Please output the following records exactly. Leave every image out.

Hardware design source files
- Opening Delimiter -

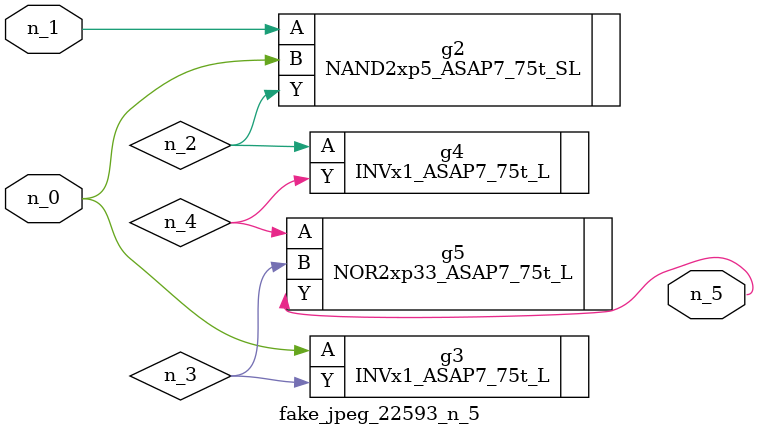
<source format=v>
module fake_jpeg_22593_n_5 (n_0, n_1, n_5);

input n_0;
input n_1;

output n_5;

wire n_3;
wire n_2;
wire n_4;

NAND2xp5_ASAP7_75t_SL g2 ( 
.A(n_1),
.B(n_0),
.Y(n_2)
);

INVx1_ASAP7_75t_L g3 ( 
.A(n_0),
.Y(n_3)
);

INVx1_ASAP7_75t_L g4 ( 
.A(n_2),
.Y(n_4)
);

NOR2xp33_ASAP7_75t_L g5 ( 
.A(n_4),
.B(n_3),
.Y(n_5)
);


endmodule
</source>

- Closing Delimiter -

## Answer to this task
<source format=v>
module fake_jpeg_22593_n_5 (n_0, n_1, n_5);

input n_0;
input n_1;

output n_5;

wire n_3;
wire n_2;
wire n_4;

NAND2xp5_ASAP7_75t_SL g2 ( 
.A(n_1),
.B(n_0),
.Y(n_2)
);

INVx1_ASAP7_75t_L g3 ( 
.A(n_0),
.Y(n_3)
);

INVx1_ASAP7_75t_L g4 ( 
.A(n_2),
.Y(n_4)
);

NOR2xp33_ASAP7_75t_L g5 ( 
.A(n_4),
.B(n_3),
.Y(n_5)
);


endmodule
</source>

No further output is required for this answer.